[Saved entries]
= Beginning of Section =

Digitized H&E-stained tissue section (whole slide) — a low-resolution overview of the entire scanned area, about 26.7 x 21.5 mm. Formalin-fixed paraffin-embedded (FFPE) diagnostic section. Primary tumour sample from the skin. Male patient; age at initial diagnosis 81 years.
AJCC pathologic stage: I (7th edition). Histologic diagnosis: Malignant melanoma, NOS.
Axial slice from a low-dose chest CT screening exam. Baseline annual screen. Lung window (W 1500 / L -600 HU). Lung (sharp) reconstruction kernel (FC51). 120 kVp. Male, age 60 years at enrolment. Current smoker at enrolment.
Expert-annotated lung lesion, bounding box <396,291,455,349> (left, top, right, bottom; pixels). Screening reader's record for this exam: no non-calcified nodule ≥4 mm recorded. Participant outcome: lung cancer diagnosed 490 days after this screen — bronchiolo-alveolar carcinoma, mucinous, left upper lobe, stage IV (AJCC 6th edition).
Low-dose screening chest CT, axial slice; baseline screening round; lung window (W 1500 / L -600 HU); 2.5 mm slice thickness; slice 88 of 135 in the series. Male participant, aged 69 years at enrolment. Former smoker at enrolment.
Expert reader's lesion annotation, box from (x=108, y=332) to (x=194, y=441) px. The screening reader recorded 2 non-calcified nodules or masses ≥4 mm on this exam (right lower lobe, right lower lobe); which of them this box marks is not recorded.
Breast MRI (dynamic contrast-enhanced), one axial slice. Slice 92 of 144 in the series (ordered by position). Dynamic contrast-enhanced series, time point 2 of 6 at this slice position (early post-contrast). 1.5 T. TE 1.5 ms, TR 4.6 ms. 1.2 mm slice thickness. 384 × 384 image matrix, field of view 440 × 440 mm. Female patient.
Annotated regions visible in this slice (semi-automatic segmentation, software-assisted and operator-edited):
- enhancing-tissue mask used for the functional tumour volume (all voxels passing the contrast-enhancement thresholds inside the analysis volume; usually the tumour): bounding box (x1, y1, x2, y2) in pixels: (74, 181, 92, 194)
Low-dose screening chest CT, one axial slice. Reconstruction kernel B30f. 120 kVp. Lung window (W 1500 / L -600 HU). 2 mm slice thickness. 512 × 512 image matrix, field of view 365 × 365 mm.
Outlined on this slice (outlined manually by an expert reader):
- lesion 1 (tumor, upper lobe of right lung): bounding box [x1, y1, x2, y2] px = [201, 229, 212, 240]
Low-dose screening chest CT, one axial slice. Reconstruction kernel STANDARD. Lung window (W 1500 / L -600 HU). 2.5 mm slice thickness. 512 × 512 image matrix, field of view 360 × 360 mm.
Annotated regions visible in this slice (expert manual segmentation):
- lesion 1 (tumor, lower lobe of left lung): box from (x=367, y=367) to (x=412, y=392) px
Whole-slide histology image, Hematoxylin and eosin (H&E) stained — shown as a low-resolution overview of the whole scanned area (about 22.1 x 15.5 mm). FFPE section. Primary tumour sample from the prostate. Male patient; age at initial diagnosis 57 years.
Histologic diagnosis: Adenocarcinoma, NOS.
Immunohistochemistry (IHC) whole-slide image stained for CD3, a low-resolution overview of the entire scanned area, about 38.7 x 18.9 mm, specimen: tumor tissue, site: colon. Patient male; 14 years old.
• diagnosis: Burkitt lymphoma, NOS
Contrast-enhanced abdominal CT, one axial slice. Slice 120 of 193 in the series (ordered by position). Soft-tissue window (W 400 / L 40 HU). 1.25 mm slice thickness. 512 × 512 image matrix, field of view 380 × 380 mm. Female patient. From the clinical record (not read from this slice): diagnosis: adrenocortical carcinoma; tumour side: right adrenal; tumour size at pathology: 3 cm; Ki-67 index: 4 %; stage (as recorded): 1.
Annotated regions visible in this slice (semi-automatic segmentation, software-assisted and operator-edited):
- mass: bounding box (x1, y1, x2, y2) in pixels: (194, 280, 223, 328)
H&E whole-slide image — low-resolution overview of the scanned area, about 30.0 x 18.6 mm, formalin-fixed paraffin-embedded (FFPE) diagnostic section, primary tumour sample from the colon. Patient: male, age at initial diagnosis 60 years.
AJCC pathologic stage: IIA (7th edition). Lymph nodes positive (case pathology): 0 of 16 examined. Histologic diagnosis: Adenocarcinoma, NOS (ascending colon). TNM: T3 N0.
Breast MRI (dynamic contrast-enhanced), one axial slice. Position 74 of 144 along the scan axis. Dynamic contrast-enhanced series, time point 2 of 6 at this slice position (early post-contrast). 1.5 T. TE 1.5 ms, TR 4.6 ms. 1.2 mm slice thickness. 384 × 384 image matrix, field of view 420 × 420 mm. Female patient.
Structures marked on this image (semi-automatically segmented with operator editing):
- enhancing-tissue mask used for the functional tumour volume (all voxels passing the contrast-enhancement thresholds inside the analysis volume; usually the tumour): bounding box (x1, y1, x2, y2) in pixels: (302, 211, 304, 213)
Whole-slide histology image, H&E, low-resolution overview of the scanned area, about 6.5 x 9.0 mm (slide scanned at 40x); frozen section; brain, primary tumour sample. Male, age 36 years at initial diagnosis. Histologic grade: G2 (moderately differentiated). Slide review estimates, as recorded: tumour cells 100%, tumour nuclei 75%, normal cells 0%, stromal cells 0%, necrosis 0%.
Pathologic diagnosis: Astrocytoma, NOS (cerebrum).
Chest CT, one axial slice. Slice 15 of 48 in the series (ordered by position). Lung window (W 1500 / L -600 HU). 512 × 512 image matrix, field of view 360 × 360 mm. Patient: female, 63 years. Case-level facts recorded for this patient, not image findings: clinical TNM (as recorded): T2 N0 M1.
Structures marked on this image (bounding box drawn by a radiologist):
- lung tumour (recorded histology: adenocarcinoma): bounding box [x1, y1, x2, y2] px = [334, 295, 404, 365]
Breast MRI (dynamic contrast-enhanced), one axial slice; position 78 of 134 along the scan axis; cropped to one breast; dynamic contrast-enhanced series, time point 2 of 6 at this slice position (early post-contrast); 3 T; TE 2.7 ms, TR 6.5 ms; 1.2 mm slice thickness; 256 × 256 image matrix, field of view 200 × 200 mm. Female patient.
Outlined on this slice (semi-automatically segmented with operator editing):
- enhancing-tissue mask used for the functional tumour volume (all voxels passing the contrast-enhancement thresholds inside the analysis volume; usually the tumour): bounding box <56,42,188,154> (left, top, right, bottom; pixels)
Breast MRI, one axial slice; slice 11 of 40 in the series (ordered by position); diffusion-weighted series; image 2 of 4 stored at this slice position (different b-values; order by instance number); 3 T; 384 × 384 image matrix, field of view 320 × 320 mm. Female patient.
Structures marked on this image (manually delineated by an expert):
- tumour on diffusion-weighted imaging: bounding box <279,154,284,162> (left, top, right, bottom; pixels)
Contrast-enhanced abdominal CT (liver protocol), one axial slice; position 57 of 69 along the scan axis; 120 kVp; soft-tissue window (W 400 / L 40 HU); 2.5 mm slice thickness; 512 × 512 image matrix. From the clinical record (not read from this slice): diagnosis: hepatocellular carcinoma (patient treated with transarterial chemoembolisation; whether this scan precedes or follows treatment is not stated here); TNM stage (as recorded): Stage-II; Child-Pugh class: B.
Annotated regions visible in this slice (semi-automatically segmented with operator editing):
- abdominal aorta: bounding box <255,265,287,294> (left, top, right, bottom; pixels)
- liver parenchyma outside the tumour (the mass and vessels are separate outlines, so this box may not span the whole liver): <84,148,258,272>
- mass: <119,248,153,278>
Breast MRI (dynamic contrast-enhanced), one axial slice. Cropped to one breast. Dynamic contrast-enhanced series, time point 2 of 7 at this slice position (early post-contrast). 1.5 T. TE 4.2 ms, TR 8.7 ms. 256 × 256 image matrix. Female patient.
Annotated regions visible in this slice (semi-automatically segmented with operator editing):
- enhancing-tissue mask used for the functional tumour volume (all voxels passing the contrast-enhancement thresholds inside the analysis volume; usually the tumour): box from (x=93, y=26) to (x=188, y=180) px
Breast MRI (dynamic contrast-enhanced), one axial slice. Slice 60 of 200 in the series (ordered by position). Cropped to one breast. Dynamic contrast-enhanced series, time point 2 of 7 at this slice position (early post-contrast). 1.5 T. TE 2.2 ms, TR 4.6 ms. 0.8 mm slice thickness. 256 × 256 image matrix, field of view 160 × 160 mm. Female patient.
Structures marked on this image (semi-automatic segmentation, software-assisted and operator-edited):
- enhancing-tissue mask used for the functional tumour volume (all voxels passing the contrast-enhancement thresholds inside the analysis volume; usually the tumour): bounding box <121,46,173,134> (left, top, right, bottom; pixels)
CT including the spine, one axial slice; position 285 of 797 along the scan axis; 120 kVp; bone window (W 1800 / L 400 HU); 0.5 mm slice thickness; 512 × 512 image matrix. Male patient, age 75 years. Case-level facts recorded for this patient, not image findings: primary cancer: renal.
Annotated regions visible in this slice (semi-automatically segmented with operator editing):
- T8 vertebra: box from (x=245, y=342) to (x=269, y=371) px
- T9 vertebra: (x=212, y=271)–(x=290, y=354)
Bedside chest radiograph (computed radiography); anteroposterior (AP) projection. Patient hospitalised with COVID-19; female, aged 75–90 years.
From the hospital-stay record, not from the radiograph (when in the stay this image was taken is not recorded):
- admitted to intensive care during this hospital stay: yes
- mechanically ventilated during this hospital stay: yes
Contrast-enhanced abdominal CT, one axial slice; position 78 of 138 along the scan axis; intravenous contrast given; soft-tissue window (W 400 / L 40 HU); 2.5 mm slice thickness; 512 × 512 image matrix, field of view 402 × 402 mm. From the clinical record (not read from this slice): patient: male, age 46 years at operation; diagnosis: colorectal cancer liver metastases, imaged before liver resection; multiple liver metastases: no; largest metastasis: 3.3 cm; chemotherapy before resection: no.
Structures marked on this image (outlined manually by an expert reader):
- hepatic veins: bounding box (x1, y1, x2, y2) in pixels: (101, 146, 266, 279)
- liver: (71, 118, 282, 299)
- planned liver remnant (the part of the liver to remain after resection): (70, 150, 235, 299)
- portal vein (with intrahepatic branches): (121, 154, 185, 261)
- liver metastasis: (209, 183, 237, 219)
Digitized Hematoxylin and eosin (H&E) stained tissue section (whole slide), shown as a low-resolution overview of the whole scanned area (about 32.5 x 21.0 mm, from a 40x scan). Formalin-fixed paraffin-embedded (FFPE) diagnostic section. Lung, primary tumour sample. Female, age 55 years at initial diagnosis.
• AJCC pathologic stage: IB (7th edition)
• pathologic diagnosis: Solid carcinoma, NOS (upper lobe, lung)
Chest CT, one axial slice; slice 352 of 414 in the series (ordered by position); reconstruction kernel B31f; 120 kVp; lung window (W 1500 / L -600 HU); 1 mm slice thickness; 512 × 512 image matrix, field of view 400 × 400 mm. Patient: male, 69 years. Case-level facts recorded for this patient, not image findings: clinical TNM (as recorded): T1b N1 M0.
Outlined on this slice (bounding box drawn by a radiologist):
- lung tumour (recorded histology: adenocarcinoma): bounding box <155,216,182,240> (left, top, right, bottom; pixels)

= End of Section =

**TASK DESCRIPTION**
Repeat word for word the lines above that run from the line containing "Immunohistochemistry (IHC) whole-slide" through the line containing "Pathologic diagnosis: Astrocytoma, NOS", both ends included, and nothing else.

**SOLUTION TO THIS PROBLEM**
Immunohistochemistry (IHC) whole-slide image stained for CD3, a low-resolution overview of the entire scanned area, about 38.7 x 18.9 mm, specimen: tumor tissue, site: colon. Patient male; 14 years old.
• diagnosis: Burkitt lymphoma, NOS
Contrast-enhanced abdominal CT, one axial slice. Slice 120 of 193 in the series (ordered by position). Soft-tissue window (W 400 / L 40 HU). 1.25 mm slice thickness. 512 × 512 image matrix, field of view 380 × 380 mm. Female patient. From the clinical record (not read from this slice): diagnosis: adrenocortical carcinoma; tumour side: right adrenal; tumour size at pathology: 3 cm; Ki-67 index: 4 %; stage (as recorded): 1.
Annotated regions visible in this slice (semi-automatic segmentation, software-assisted and operator-edited):
- mass: bounding box (x1, y1, x2, y2) in pixels: (194, 280, 223, 328)
H&E whole-slide image — low-resolution overview of the scanned area, about 30.0 x 18.6 mm, formalin-fixed paraffin-embedded (FFPE) diagnostic section, primary tumour sample from the colon. Patient: male, age at initial diagnosis 60 years.
AJCC pathologic stage: IIA (7th edition). Lymph nodes positive (case pathology): 0 of 16 examined. Histologic diagnosis: Adenocarcinoma, NOS (ascending colon). TNM: T3 N0.
Breast MRI (dynamic contrast-enhanced), one axial slice. Position 74 of 144 along the scan axis. Dynamic contrast-enhanced series, time point 2 of 6 at this slice position (early post-contrast). 1.5 T. TE 1.5 ms, TR 4.6 ms. 1.2 mm slice thickness. 384 × 384 image matrix, field of view 420 × 420 mm. Female patient.
Structures marked on this image (semi-automatically segmented with operator editing):
- enhancing-tissue mask used for the functional tumour volume (all voxels passing the contrast-enhancement thresholds inside the analysis volume; usually the tumour): bounding box (x1, y1, x2, y2) in pixels: (302, 211, 304, 213)
Whole-slide histology image, H&E, low-resolution overview of the scanned area, about 6.5 x 9.0 mm (slide scanned at 40x); frozen section; brain, primary tumour sample. Male, age 36 years at initial diagnosis. Histologic grade: G2 (moderately differentiated). Slide review estimates, as recorded: tumour cells 100%, tumour nuclei 75%, normal cells 0%, stromal cells 0%, necrosis 0%.
Pathologic diagnosis: Astrocytoma, NOS (cerebrum).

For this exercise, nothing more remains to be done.